Slaughter the Button!

Does it Smell which wine you are drinking?

Does it Smell which wine you are drinking?

Let’s be honest: buttons suck. Dropdowns suck, sliders suck, everything that makes you think sucks.

Example: 1:45 AM. You want to get money our of an ATM, you are not very sober and next to a bar and ran out of money. You enter your card, type in your PIN code, now the fun starts. Questions start popping up.

“Money Operations” “Transfer money” “Print out statements” “Change PIN” “Order Tickets”. It is 1:45! What do you think I am here for, to wash my laundry! NO, get me the money and stop bothering me. Who wants to print out statements in the middle of the night?

So all information is there, we know the time, we know what the most common interaction is (get money out) so why do we need that many buttons?

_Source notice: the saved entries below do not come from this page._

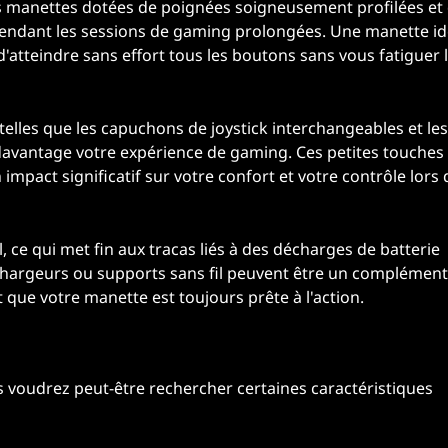
 les manettes dotées de poignées soigneusement profilées et
pendant les sessions de gaming prolongées. Une manette id
atteindre sans effort tous les boutons sans vous fatiguer 
telles que les capuchons de joystick interchangeables et les
 davantage votre expérience de gaming. Ces petites touches
mpact significatif sur votre confort et votre contrôle lors 
 ce qui met fin aux tracas liés à des décharges de batterie
chargeurs ou supports sans fil peuvent être un complément
 que votre manette est toujours prête à l'action.
 voudrez peut-être rechercher certaines caractéristiques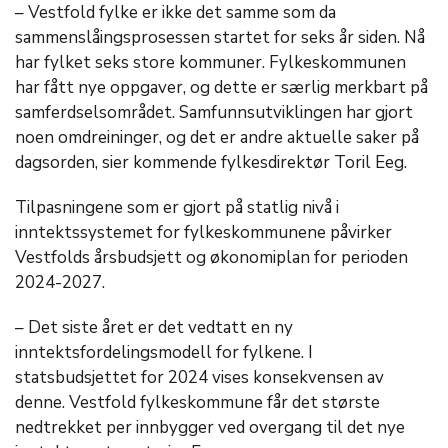
– Vestfold fylke er ikke det samme som da
sammenslåingsprosessen startet for seks år siden. Nå
har fylket seks store kommuner. Fylkeskommunen
har fått nye oppgaver, og dette er særlig merkbart på
samferdselsområdet. Samfunnsutviklingen har gjort
noen omdreininger, og det er andre aktuelle saker på
dagsorden, sier kommende fylkesdirektør Toril Eeg.
Tilpasningene som er gjort på statlig nivå i
inntektssystemet for fylkeskommunene påvirker
Vestfolds årsbudsjett og økonomiplan for perioden
2024-2027.
– Det siste året er det vedtatt en ny
inntektsfordelingsmodell for fylkene. I
statsbudsjettet for 2024 vises konsekvensen av
denne. Vestfold fylkeskommune får det største
nedtrekket per innbygger ved overgang til det nye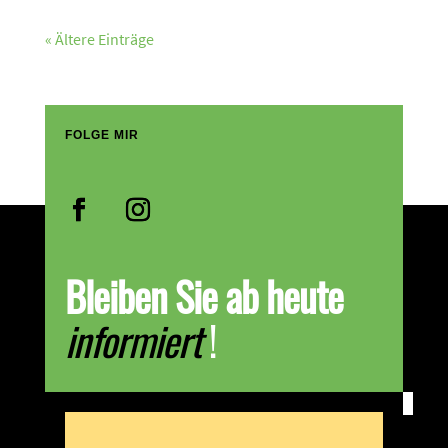
« Ältere Einträge
FOLGE MIR
Bleiben Sie ab heute
informiert
!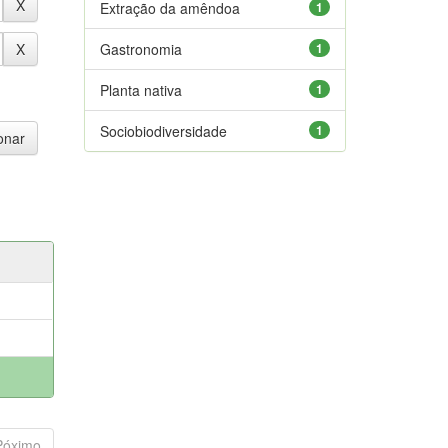
Extração da amêndoa
1
Gastronomia
1
Planta nativa
1
Sociobiodiversidade
1
Póximo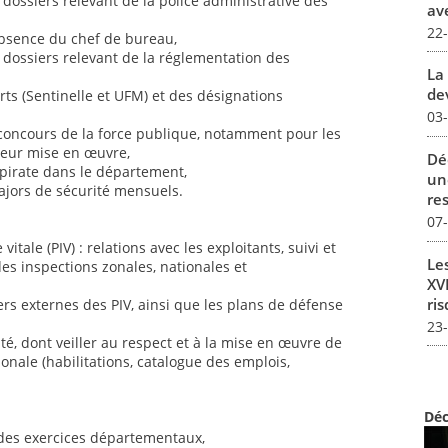
s dossiers relevant de la police administrative des
av
22
absence du chef de bureau,
es dossiers relevant de la réglementation des
La 
dev
rts (Sentinelle et UFM) et des désignations
03
 concours de la force publique, notamment pour les
 leur mise en œuvre,
Dé
ipirate dans le département,
un
majors de sécurité mensuels.
re
07
itale (PIV) : relations avec les exploitants, suivi et
Le
es inspections zonales, nationales et
XVI
ris
iers externes des PIV, ainsi que les plans de défense
23
rité, dont veiller au respect et à la mise en œuvre de
ionale (habilitations, catalogue des emplois,
Déc
des exercices départementaux,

Slaughter the Button – Use Environmental Input

Computers are so good in calculating, remembering, connecting, so why can´t we (interaction designers and usability people) not use that information to stop bothering the user?

If we know where you are, why show you restaurants on the other side of the world? If I know that you are 90 years old, why try to sell me diapers? If you know that I am using IE7 on Windows Vista, why show me solutions for XP?

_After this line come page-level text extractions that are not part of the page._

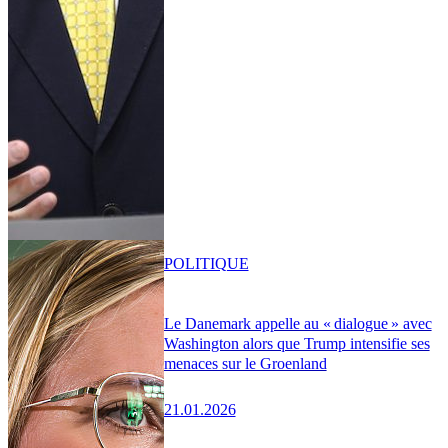
POLITIQUE
Le Danemark appelle au « dialogue » avec
Washington alors que Trump intensifie ses
menaces sur le Groenland
21.01.2026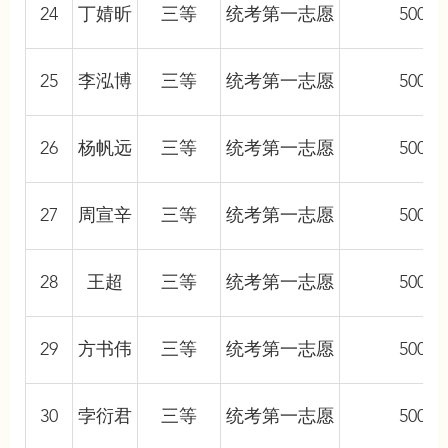
24
丁婧昕
三等
统考第一志愿
5000
25
李泓博
三等
统考第一志愿
5000
26
杨帆远
三等
统考第一志愿
5000
27
周宣辛
三等
统考第一志愿
5000
28
王超
三等
统考第一志愿
5000
29
方书伟
三等
统考第一志愿
5000
30
孛衍君
三等
统考第一志愿
5000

Sensors, Bluetooth, GPS, etc…

As we know even know where you are, we know what is around you (Bluetooth), what time it is, what temperature it is and sometimes we can now even now more things like your weight, your sex, name, interests etc. Why ask when you already know?  

No excuse except that it can get pricey.

Ask yourself:

  • What do I already know that I don´t have to ask the user?
  • What information can I obtain using sensors or connecting to a site so I don´t have to ask a user for input and so I can make a decision for him or her.

One Response to “Slaughter the Button!”

  1. it is true that we often neglect or question the information we can get from the environment, system data etc. but we shouldn’t leave just one button on the screen. good defaults is also great, but user should be confident you have the right information about him.